### EXERCISE DESCRIPTION
In the material below, some lines may hold the word "knee"; state how many do, giving only the number.

..........

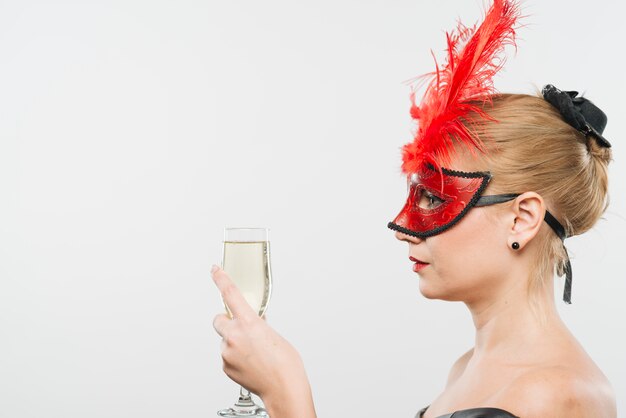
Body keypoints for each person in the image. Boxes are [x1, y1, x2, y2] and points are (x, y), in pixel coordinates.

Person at [212, 0, 617, 416]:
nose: (404, 228)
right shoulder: (467, 370)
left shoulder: (550, 395)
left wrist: (285, 393)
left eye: (435, 198)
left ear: (522, 218)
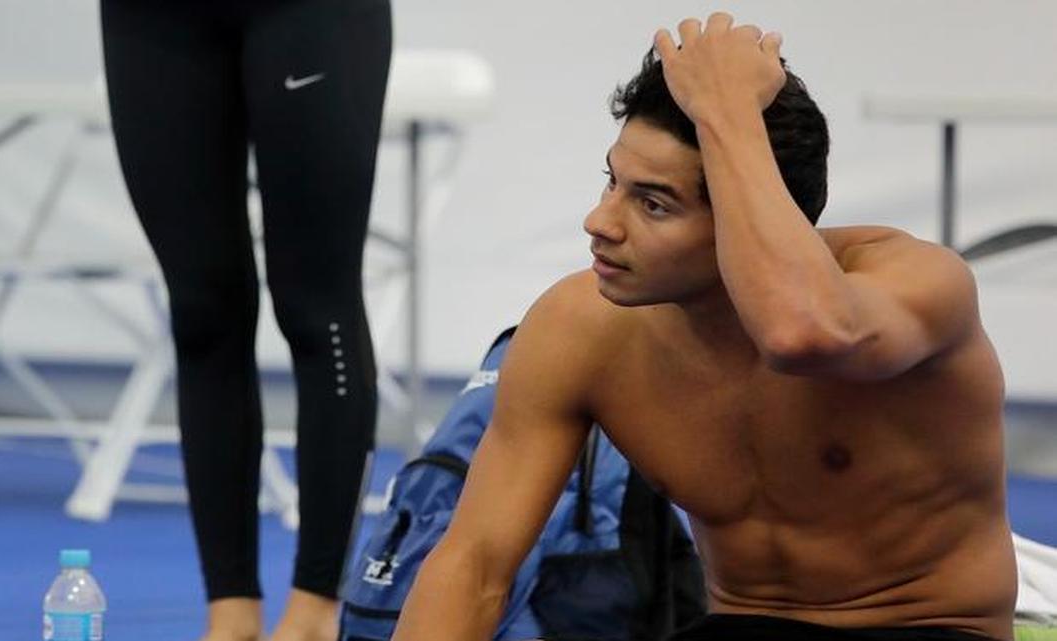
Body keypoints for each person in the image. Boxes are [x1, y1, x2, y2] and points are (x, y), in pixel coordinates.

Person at [391, 12, 1016, 641]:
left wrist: (726, 112)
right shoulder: (580, 327)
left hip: (927, 625)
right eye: (613, 181)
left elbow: (804, 334)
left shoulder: (917, 281)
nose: (599, 222)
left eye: (653, 203)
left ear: (747, 216)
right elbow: (473, 567)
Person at [99, 1, 391, 640]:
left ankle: (314, 610)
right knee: (203, 310)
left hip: (309, 13)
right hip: (152, 20)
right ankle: (229, 615)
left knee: (318, 307)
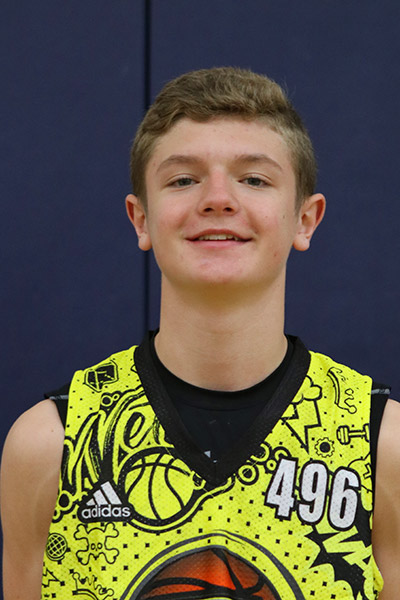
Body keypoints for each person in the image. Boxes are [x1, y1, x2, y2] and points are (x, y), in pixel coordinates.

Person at [1, 67, 399, 600]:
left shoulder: (382, 444)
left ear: (305, 219)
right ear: (141, 219)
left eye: (254, 179)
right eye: (183, 180)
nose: (217, 198)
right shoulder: (53, 442)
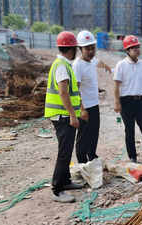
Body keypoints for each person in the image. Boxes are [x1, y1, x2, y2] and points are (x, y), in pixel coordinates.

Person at [44, 31, 84, 203]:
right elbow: (63, 93)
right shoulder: (61, 66)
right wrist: (73, 116)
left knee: (66, 151)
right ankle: (57, 190)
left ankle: (66, 181)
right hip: (62, 116)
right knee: (64, 153)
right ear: (72, 49)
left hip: (62, 115)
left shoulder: (63, 64)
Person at [113, 35, 142, 167]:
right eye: (133, 47)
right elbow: (116, 85)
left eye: (138, 47)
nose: (137, 49)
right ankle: (132, 157)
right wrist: (117, 102)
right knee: (130, 131)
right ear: (127, 50)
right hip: (126, 102)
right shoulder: (121, 65)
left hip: (140, 101)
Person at [73, 30, 112, 163]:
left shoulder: (91, 60)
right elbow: (75, 90)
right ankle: (82, 162)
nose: (91, 51)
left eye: (92, 48)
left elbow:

..........

### YOUR RESPONSE
5